New Delhi: The Supreme Court on Wednesday said recognised political parties need money to propagate their respective “political regime” and dismissed a petition seeking to lift “100 per cent tax exemption” granted to them.
A Bench led by Chief Justice of India J.S. Khehar did not find any merit with a writ petition filed by advocate M.L. Sharma challenging certain provisions in the Income Tax Act and the Representation of People Act.
Mr. Sharma had challenged the constitutionality of Section 13A of the Income Tax Act of 1961 and Section 29 of the Representation of People Act, 1951. The petition asked the apex court to decide on why ordinary persons are taxed while political parties enjoy exemption from tax.
“Political parties registered with the Election Commission of India are 100 per cent exempted from paying Income Tax under Section 13A of Income Tax Act, 1961 as long as the political parties file their Income Tax Returns every assessment year along with their audited accounts, income/ expenditure details and balance sheet,” the petition said.

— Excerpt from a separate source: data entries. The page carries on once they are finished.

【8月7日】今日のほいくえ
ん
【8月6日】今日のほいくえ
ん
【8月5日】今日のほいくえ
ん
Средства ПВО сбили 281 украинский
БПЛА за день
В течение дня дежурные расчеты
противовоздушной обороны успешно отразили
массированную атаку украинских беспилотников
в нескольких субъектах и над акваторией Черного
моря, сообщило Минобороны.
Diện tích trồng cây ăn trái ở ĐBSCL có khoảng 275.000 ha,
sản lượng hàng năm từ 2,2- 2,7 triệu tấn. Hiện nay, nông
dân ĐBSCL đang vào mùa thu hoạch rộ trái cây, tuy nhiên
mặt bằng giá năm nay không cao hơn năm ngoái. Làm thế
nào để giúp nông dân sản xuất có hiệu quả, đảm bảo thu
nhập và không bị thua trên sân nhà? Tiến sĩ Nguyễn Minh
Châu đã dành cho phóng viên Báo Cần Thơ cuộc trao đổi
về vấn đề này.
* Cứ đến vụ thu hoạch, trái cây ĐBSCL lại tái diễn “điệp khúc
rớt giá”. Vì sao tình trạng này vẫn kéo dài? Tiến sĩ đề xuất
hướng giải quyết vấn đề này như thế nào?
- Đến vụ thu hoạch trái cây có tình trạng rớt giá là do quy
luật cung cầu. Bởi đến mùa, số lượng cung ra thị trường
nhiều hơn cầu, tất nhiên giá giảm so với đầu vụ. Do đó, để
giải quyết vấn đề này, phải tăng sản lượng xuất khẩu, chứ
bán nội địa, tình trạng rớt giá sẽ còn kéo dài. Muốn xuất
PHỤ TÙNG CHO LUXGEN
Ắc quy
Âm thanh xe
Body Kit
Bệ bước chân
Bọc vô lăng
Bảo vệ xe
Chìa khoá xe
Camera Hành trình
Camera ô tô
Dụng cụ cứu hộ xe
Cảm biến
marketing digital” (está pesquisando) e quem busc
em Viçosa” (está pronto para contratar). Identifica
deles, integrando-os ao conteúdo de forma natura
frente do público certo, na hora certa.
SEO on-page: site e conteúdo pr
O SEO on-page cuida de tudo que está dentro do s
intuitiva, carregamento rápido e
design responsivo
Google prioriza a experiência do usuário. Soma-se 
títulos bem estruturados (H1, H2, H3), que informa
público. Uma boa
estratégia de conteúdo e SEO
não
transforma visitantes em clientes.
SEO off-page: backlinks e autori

“This is a serious financial and life injury to the citizen of India. If it is not stopped and quashed it will be serious endanger to the whole society, livelihood and life of the citizen of India,” the petition said.
The petition also seeks the apex court’s intervention to respond to several questions of law like, if the Indian Constitution recognises the need for a political party membership for membership in the parliament and state legislative counsel and assembly.
“In the present scenario, political parties work for themselves to grave maximum seat in the House for their nominated person via hook and crook. They serve no social and moral service to the citizen of India as well as to the country. On the other hand, they have been at the root of corruption,” the petition alleged.